Tests Specified Type Description Should be treated as
001 001.txt 001.exe 001.gif text/plain US-ASCII text ("PASS") text/plain
002 002.txt 002.exe 002.gif text/plain;charset=us-ascii US-ASCII text ("PASS") text/plain
003 003.txt 003.exe 003.gif text/plain ISO-8859-1 text ("PŧS") text/plain
004 004.txt 004.exe 004.gif text/plain;charset=iso-8859-1 ISO-8859-1 text ("PŧS") text/plain
005 005.txt 005.exe 005.gif text/plain;charset=utf-8 UTF-8 text (ÞΑSS) text/plain
006 006.txt 006.exe 006.gif text/plain;charset=shift_jis Shift_JIS text (PASS) text/plain
007 007.txt 007.exe 007.gif text/plain;charset=utf-16 UTF-16LE text (BOM, ⓅⒶⓈⓈ) text/plain
008 008.txt 008.exe 008.gif text/plain Binary data (includes invalid text/plain characters) application/octet-stream [1]
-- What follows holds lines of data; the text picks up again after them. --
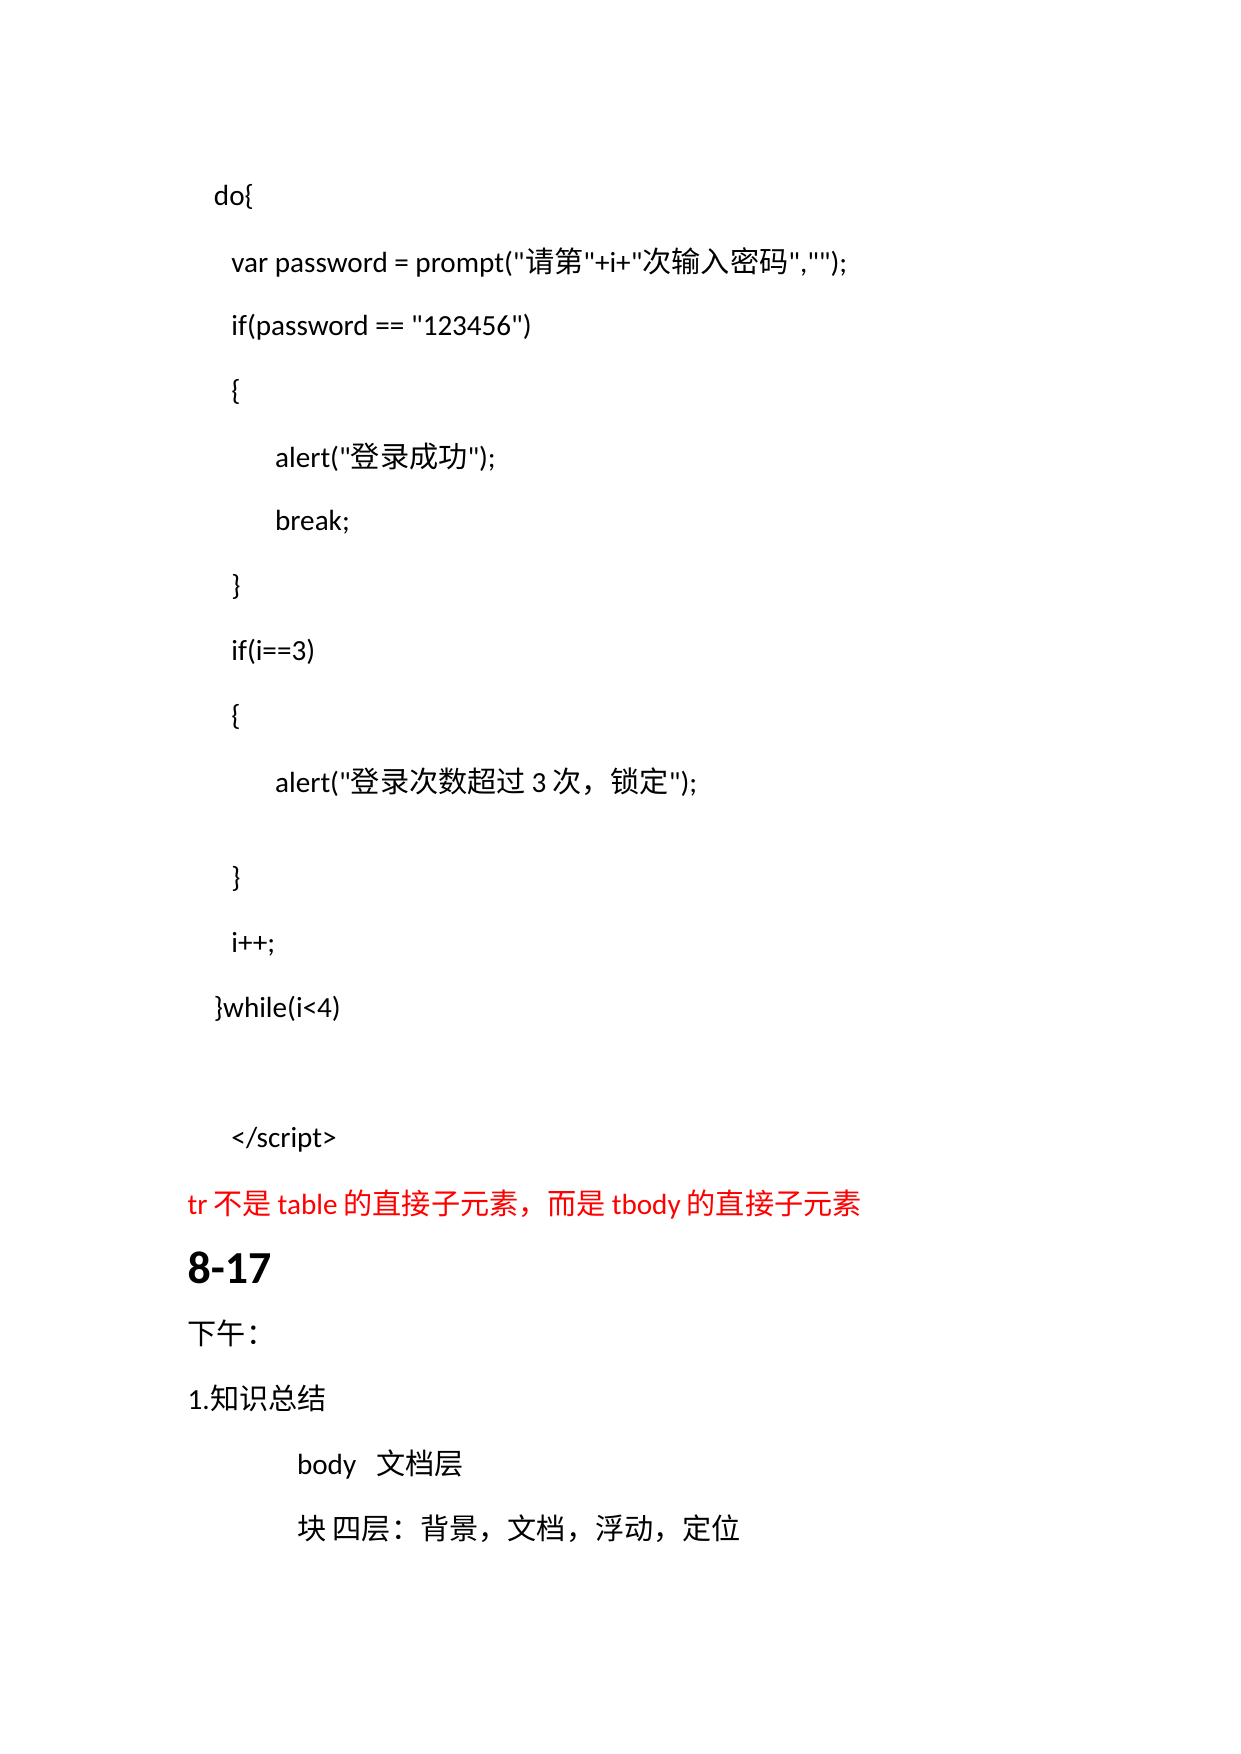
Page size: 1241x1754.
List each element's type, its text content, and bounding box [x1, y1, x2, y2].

text } [187, 844, 1053, 909]
text </script> [187, 1104, 1053, 1169]
text 1.知识总结 [187, 1364, 1053, 1429]
text 下午： [187, 1299, 1053, 1364]
text do{ [187, 162, 1053, 227]
text 块 四层：背景，文档，浮动，定位 [297, 1494, 1053, 1559]
text alert("登录次数超过3次，锁定"); [187, 747, 1053, 812]
text body 文档层 [297, 1429, 1053, 1494]
text }while(i<4) [187, 974, 1053, 1039]
text if(i==3) [187, 617, 1053, 682]
text } [187, 552, 1053, 617]
text break; [187, 487, 1053, 552]
text var password = prompt("请第"+i+"次输入密码",""); [187, 227, 1053, 292]
text tr不是table的直接子元素，而是tbody的直接子元素 [187, 1169, 1053, 1234]
text { [187, 682, 1053, 747]
text if(password == "123456") [187, 292, 1053, 357]
text i++; [187, 909, 1053, 974]
text alert("登录成功"); [187, 422, 1053, 487]
text 8-17 [187, 1234, 1053, 1299]
text { [187, 357, 1053, 422]
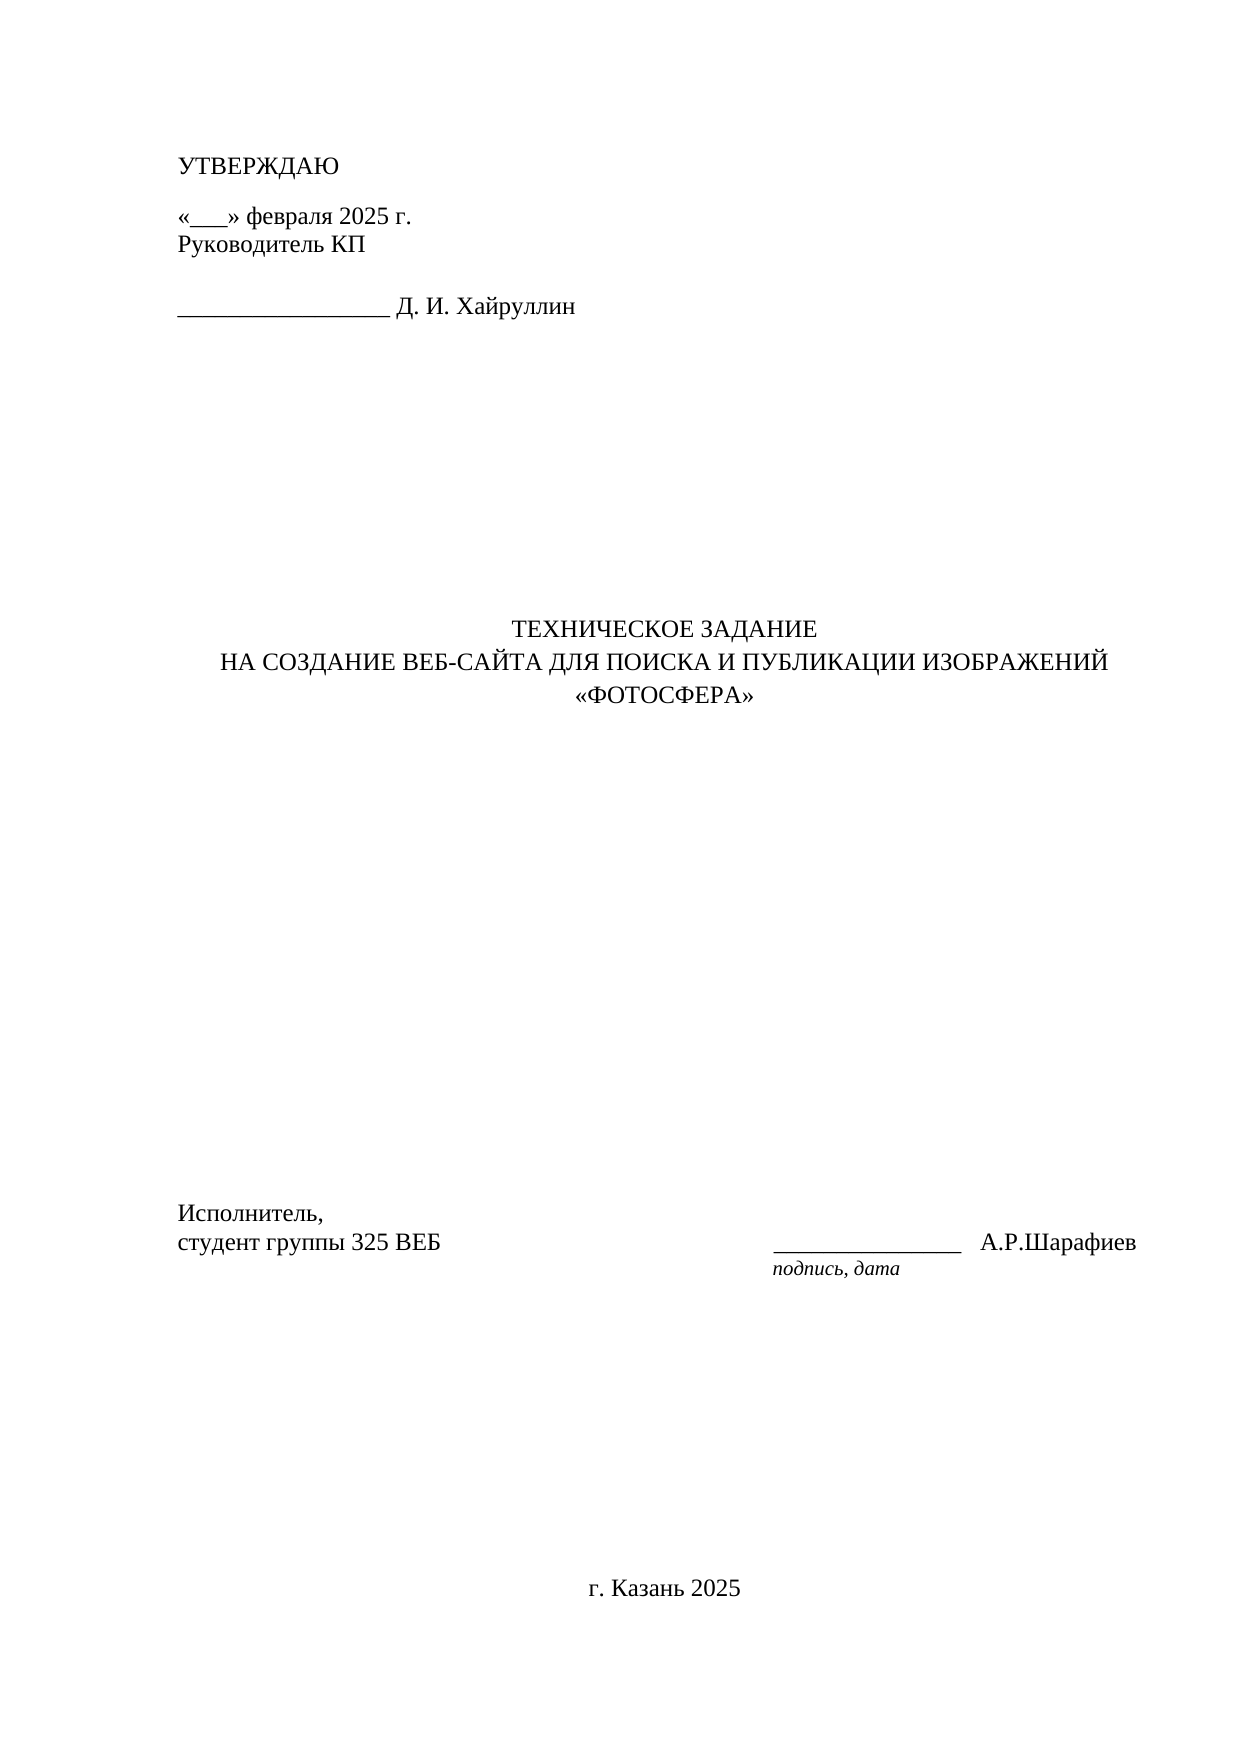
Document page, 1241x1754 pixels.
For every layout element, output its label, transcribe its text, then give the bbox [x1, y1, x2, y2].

text «___» февраля 2025 г. [177, 201, 1152, 229]
text НА СОЗДАНИЕ ВЕБ-САЙТА ДЛЯ ПОИСКА И ПУБЛИКАЦИИ ИЗОБРАЖЕНИЙ «ФОТОСФЕРА» [177, 647, 1152, 709]
text ТЕХНИЧЕСКОЕ ЗАДАНИЕ [177, 614, 1152, 643]
text подпись, дата [620, 1256, 1152, 1280]
text УТВЕРЖДАЮ [177, 151, 1152, 180]
text студент группы 325 ВЕБ _______________ А.Р.Шарафиев [177, 1227, 1152, 1256]
text Исполнитель, [177, 1198, 1152, 1227]
text Руководитель КП [177, 229, 1182, 258]
text г. Казань 2025 [177, 1573, 1152, 1602]
text _________________ Д. И. Хайруллин [177, 258, 1152, 320]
009 009.txt 009.exe 009.gif text/plain; charset=iso-8859-1 Binary data (includes invalid text/plain characters) application/octet-stream [1]
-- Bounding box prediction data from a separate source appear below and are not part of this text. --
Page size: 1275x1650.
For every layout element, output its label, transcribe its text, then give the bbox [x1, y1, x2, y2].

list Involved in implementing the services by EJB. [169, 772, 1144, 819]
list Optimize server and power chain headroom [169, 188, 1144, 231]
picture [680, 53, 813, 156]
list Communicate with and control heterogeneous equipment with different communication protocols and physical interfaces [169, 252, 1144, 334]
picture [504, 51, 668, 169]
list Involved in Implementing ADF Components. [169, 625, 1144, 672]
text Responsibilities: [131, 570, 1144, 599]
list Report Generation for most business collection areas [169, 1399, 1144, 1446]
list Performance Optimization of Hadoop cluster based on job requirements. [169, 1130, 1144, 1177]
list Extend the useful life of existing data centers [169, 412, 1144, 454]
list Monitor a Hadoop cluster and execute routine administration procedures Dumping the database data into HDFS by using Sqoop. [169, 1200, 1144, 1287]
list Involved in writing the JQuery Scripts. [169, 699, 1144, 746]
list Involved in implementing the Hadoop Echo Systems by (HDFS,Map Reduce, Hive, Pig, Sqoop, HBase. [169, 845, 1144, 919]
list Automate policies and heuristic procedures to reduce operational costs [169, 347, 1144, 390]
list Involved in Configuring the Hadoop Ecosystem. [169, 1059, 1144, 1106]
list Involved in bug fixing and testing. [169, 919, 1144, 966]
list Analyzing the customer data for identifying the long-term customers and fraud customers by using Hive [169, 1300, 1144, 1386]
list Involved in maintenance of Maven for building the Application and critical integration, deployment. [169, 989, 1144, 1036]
010 010.txt 010.exe 010.gif text/plain; charset=ISO-8859-1 Binary data (includes invalid text/plain characters) application/octet-stream [1]
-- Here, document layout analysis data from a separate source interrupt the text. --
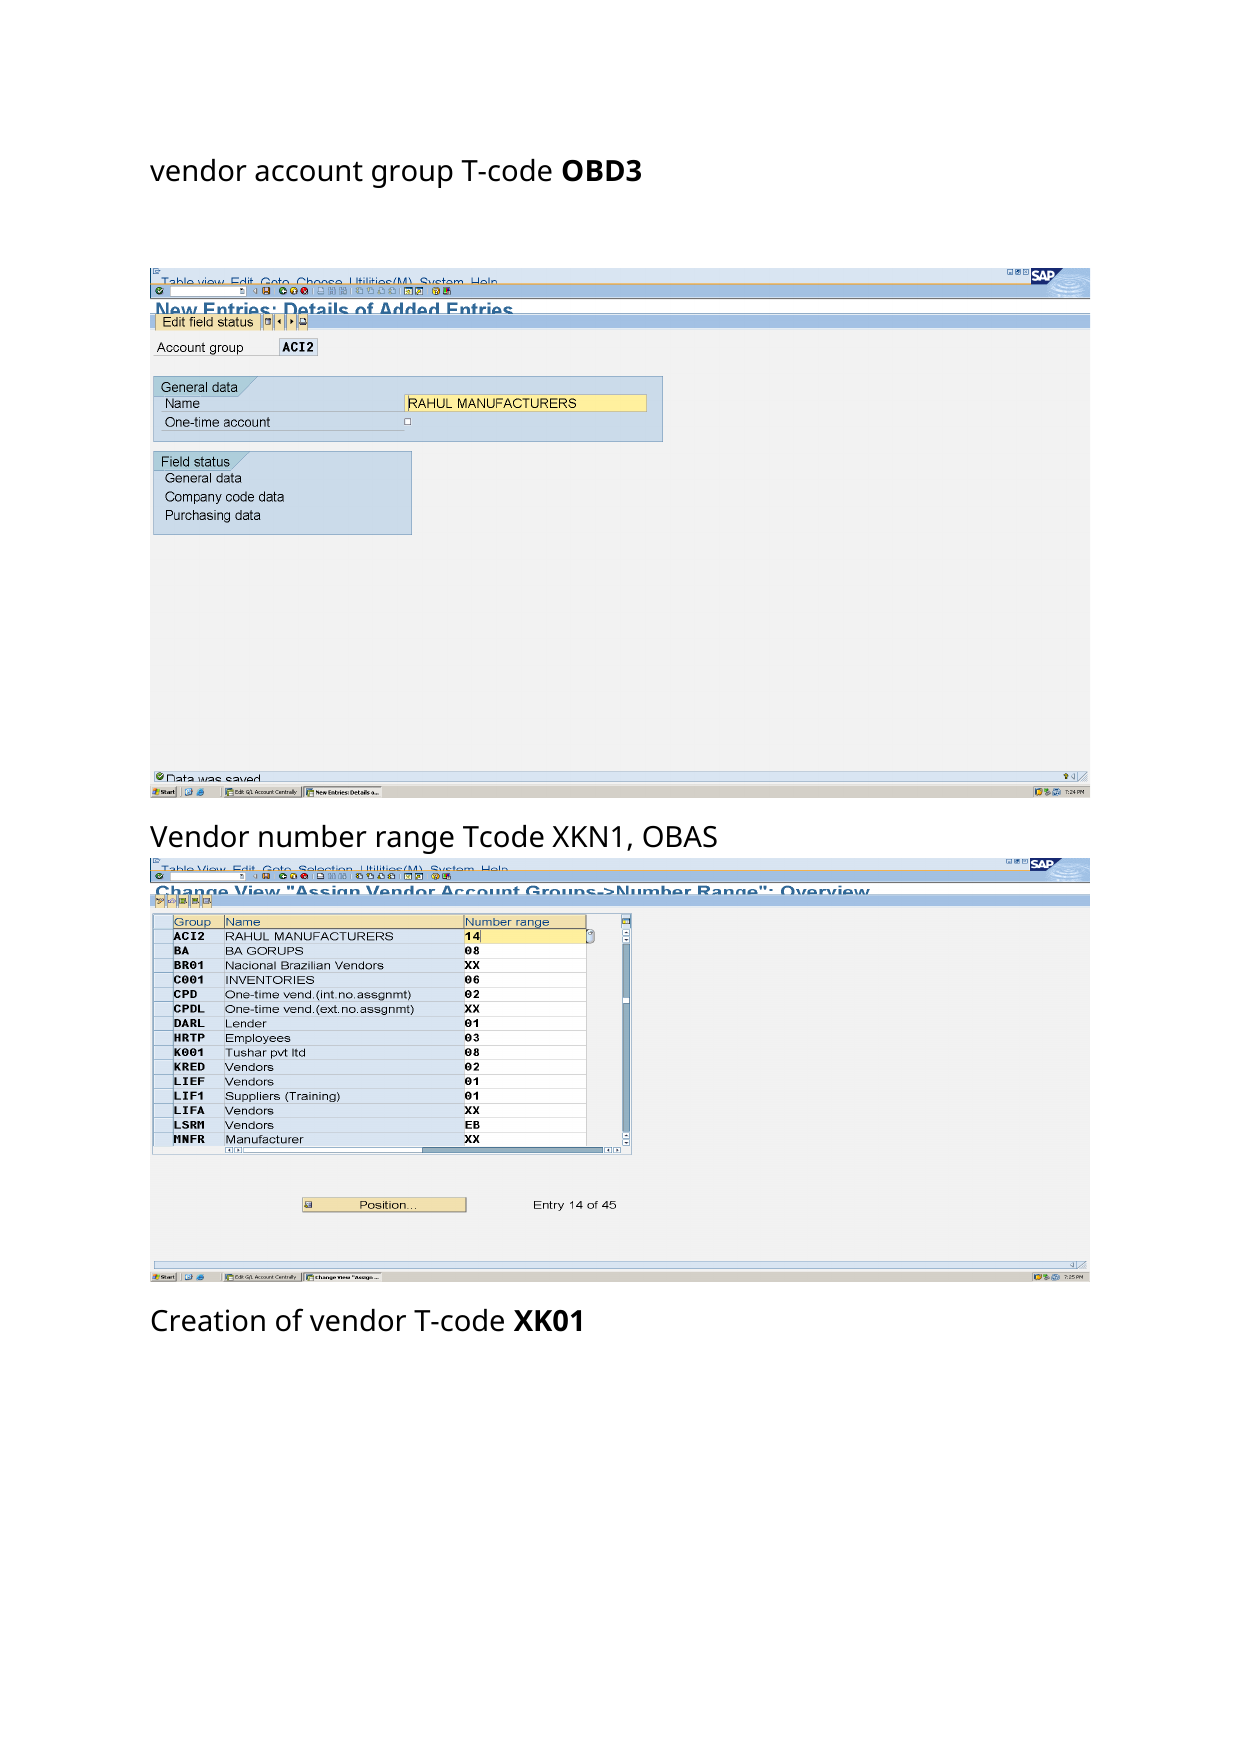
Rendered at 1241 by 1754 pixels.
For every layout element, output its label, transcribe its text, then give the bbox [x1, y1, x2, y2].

text vendor account group T-code OBD3 [150, 150, 1090, 190]
text Vendor number range Tcode XKN1, OBAS [150, 817, 1090, 858]
picture [150, 268, 1091, 798]
picture [150, 858, 1090, 1282]
text Creation of vendor T-code XK01 [150, 1301, 1090, 1340]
011 011.txt 011.exe 011.gif text/plain; charset=IsO-8859-1 Binary data (includes invalid text/plain characters) text/plain
012 012.txt 012.exe 012.gif text/plain;charset=utf-16 UTF16 text that looks like binary data text/plain
013 013.txt 013.exe 013.gif text/plain US-ASCII text that looks like HTML text/plain
014 014.txt 014.exe 014.gif text/plain US-ASCII text that looks like XML text/plain
015 015.txt 015.exe 015.gif TEXT/PLAIN Binary data (includes invalid text/plain characters) text/plain
016 016.txt 016.exe 016.gif text/plain;charset=iso-8859-1 Binary data (includes invalid text/plain characters) text/plain
017 017.txt 017.exe 017.gif text/plain;charset=ISO-8859-1 Binary data (includes invalid text/plain characters) text/plain
018 018.txt 018.exe 018.gif text/plain US-ASCII text that vaguely looks like HTML text/plain

Suggested specification

UAs MUST always honour the Content-Type, except if it is exactly (case sensitive literal compares) text/plain, text/plain; charset=iso-8859-1, or text/plain; charset=ISO-8859-1 and the stream also contains one or more bytes in the range 0x00-0x08, 0x0B, 0x0E-0x1F, 0x7F, 0x80-0x9F. In those specific scenarios, UAs MUST ignore the specified Content-Type header and treat the resource as if it had no specified Content-Type.

Footnotes

1: Technically this should be interpreted as text/plain, but the given content is not valid text/plain. This is one of the default Apache Content-Type for unlabelled file types.